I’ve not been in the hospital for six years now.
I feel like my life changed after being diagnosed. Before I got
sick, I was working full time as a mental hygiene therapist for
mentally retarded adults. Back then I used to read more. I was going
out with more people. I was talking more. It seems like I lost that
somewhere. It’s almost like because of the title that’s on my
forehead, I feel ashamed. I guess I’ve always felt ashamed about my
illness. I don’t think people know I have an illness until I tell
them. But if I go through an episode, then it’s noticeable. I think
mental illness sometimes defines people. But when you do have a
mental illness, how much should it define who you are?
There is a stigma. I don’t think the stigma will go away, because of
movies, and t-shirts that say, “I do what the voices tell me.” I’m
not sure how it makes me feel to see something like that. I think it
bothers the parents more than the clients. Not everyone is the same.

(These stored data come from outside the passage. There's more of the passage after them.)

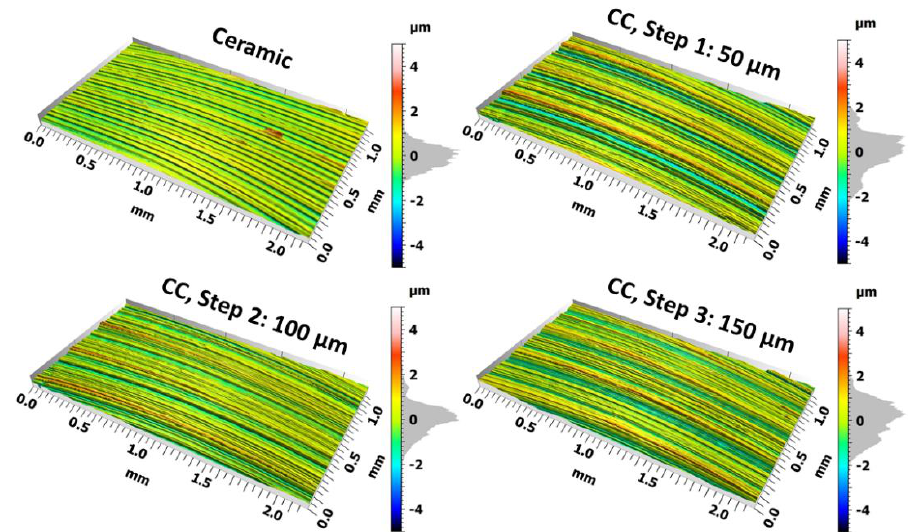
Figure 5. 3D topography illustrations of the first four of the seven milled steps, after ceramic milling (CC), cemented carbide milling after 50 µm, 100 µm and 150 µm. Table 4. Topography results for the ceramic and cemented carbide milled steps after 50 – 350 µm milling.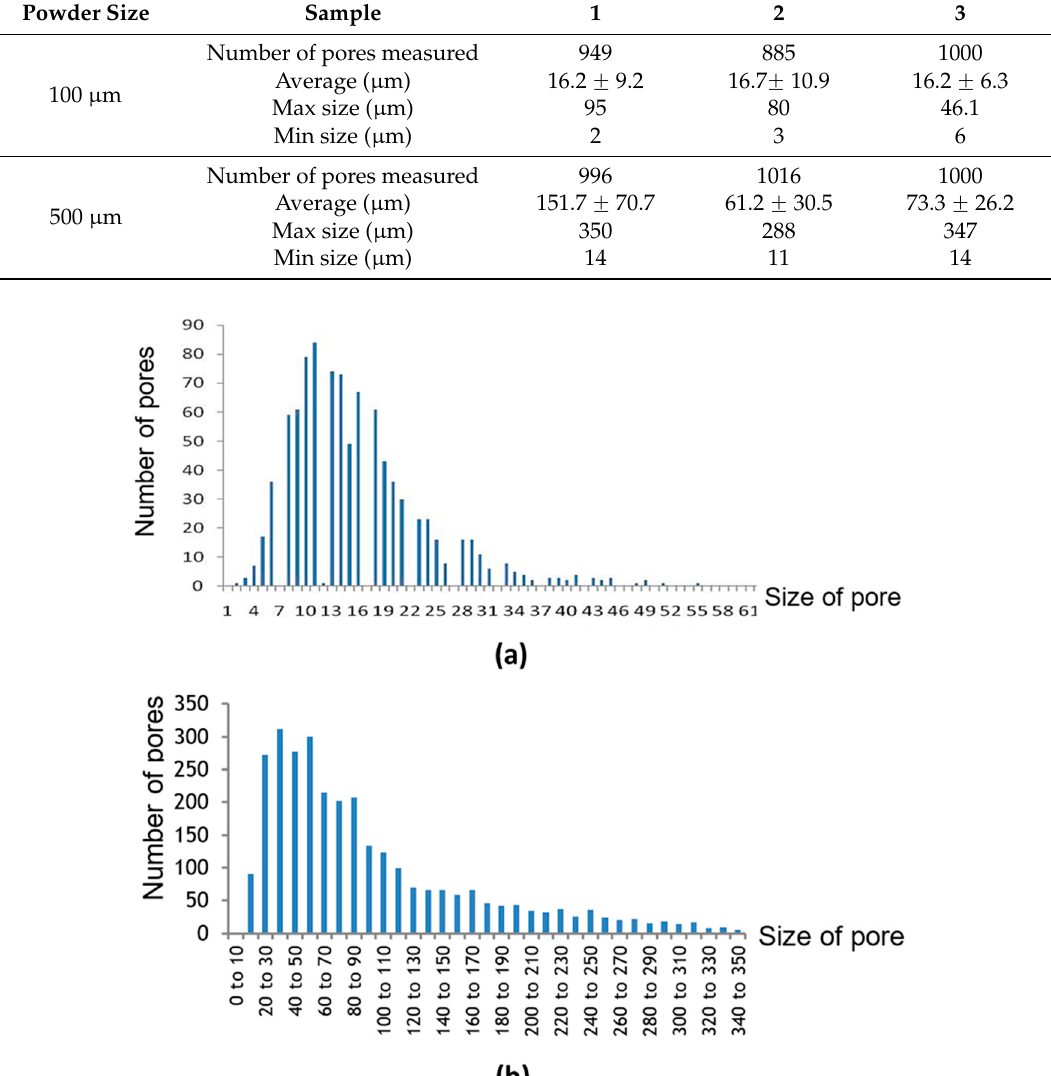
Figure 5. Pore size distribution of ( a ) membranes made from 100 µm powder ( b ) membranes made from 500 µm powder.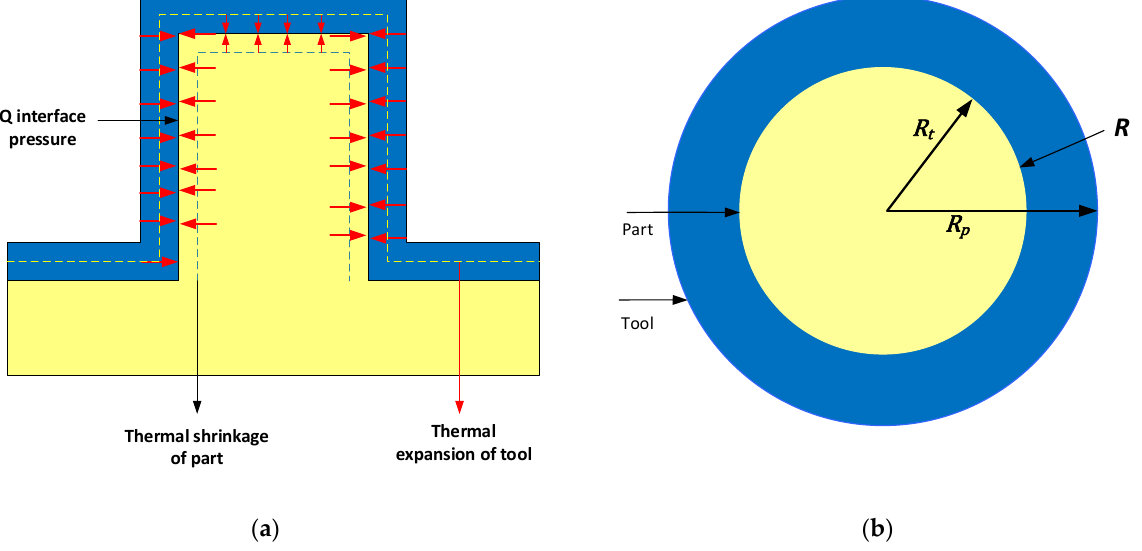
4 Pin Table 5. Injection moulding process parameters. Description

Not everyone talks to themselves. There are some “crazy” people who
don’t look “crazy.” People should be more compassionate. I think if
you’re more compassionate you’re more understanding.

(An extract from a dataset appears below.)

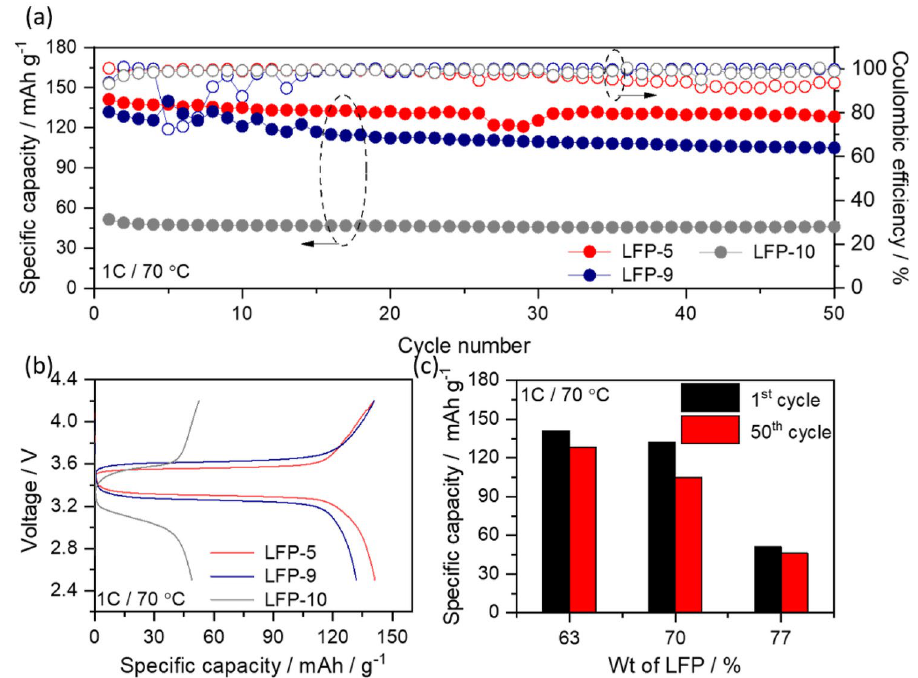
Figure 7. ( a ) Cycle performance curves of Li/SPNE/LFP cells using LFP-5, LFP-9 and LFP-10 cathodes measured at 1C rate at 70 °C, ( b ) the corresponding first charge/discharge curves, and ( c ) comparative specific capacity vs different weight ratios of LFP content in the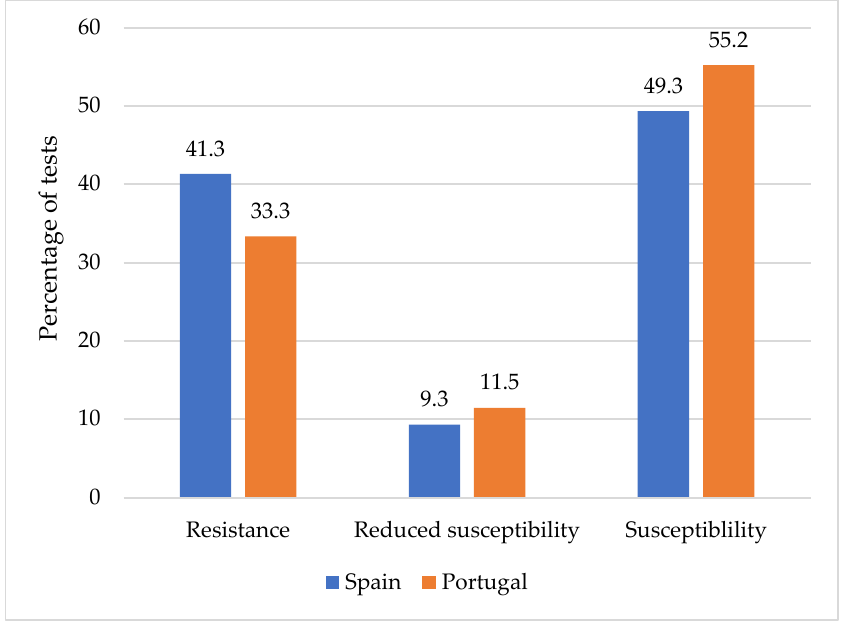
Figure 2. Percentages of tests recording resistance, reduced susceptibility, and susceptibility in strains of Listeria monocytogenes from Spanish and Portuguese minced chicken samples.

I started coming to NAMI meetings in November 2004. I try to help
families realize there’s hope at the end of the tunnel. I attend the
PROP meetings and the educational meetings. The families are just so
receptive to me. I think I give them hope that maybe their loved
ones can be more “normal” one day.
Right now, I’m six years without an episode. I’m stronger and I’d
like more independence in my life. I’m in the process of looking for
a job and then finding my own apartment. I’m also taking math
courses in the evenings. My goal is to get into college.